A verbatim copy of all the data is required; the pictures should not appear in it.

+++ AVAILABLE DATA

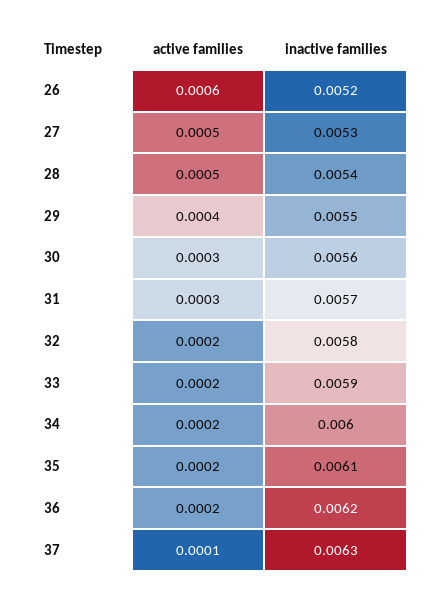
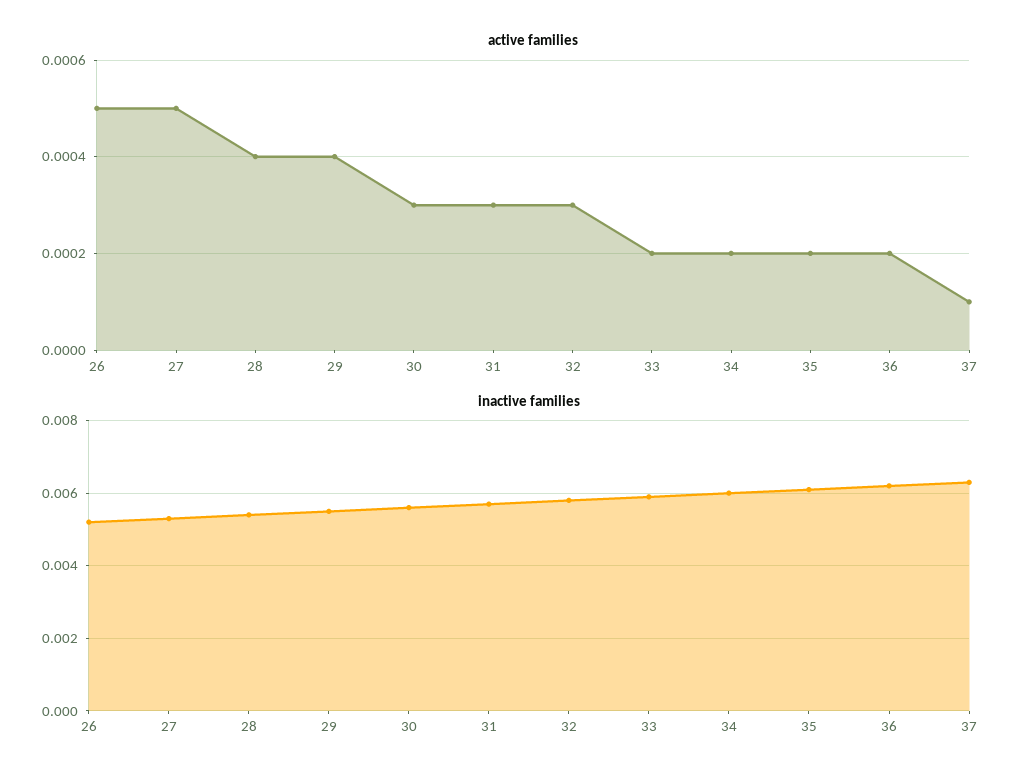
  {
    "active families": {
-     "26": 0.0006,
+     "26": 0.0005,
      "27": 0.0005,
-     "28": 0.0005,
+     "28": 0.0004,
      "29": 0.0004,
      "30": 0.0003,
      "31": 0.0003,
-     "32": 0.0002,
+     "32": 0.0003,
      "33": 0.0002,
      "34": 0.0002,
      "35": 0.0002,
      "36": 0.0002,
      "37": 0.0001
    },
    "inactive families": {
      "26": 0.0052,
      "27": 0.0053,
      "28": 0.0054,
      "29": 0.0055,
      "30": 0.0056,
      "31": 0.0057,
      "32": 0.0058,
      "33": 0.0059,
      "34": 0.006,
      "35": 0.0061,
      "36": 0.0062,
      "37": 0.0063
    }
  }

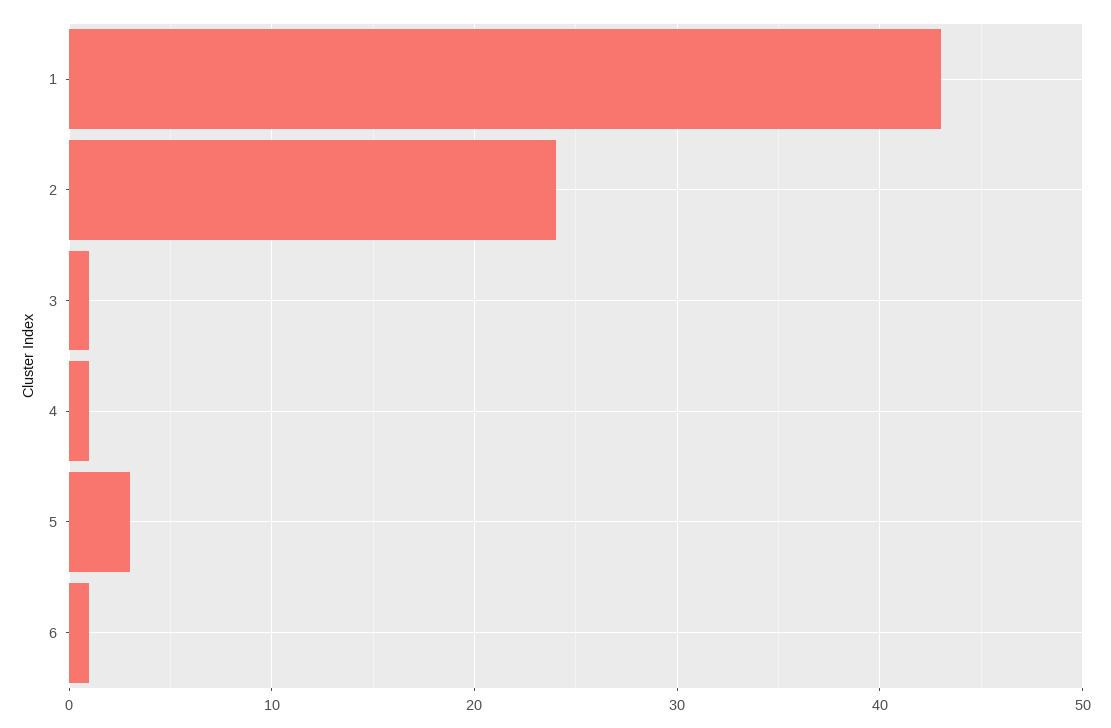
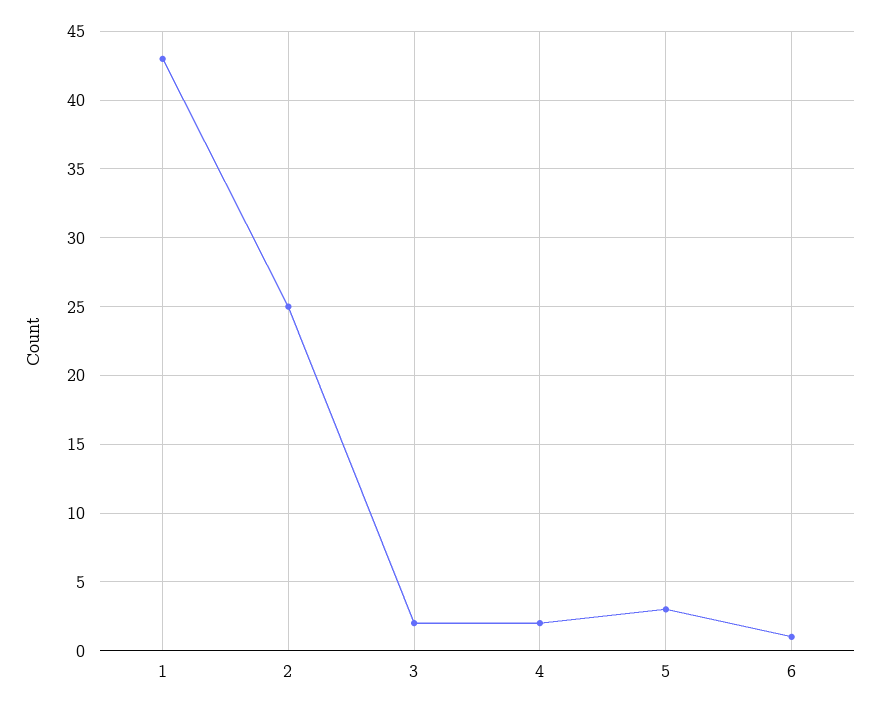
  {
    "1": 43,
-   "2": 24,
+   "2": 25,
-   "3": 1,
+   "3": 2,
-   "4": 1,
+   "4": 2,
    "5": 3,
    "6": 1
  }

++++++

■ **THE ANSWER**:
  {
    "active families": {
-     "26": 0.0006,
+     "26": 0.0005,
      "27": 0.0005,
-     "28": 0.0005,
+     "28": 0.0004,
      "29": 0.0004,
      "30": 0.0003,
      "31": 0.0003,
-     "32": 0.0002,
+     "32": 0.0003,
      "33": 0.0002,
      "34": 0.0002,
      "35": 0.0002,
      "36": 0.0002,
      "37": 0.0001
    },
    "inactive families": {
      "26": 0.0052,
      "27": 0.0053,
      "28": 0.0054,
      "29": 0.0055,
      "30": 0.0056,
      "31": 0.0057,
      "32": 0.0058,
      "33": 0.0059,
      "34": 0.006,
      "35": 0.0061,
      "36": 0.0062,
      "37": 0.0063
    }
  }

  {
    "1": 43,
-   "2": 24,
+   "2": 25,
-   "3": 1,
+   "3": 2,
-   "4": 1,
+   "4": 2,
    "5": 3,
    "6": 1
  }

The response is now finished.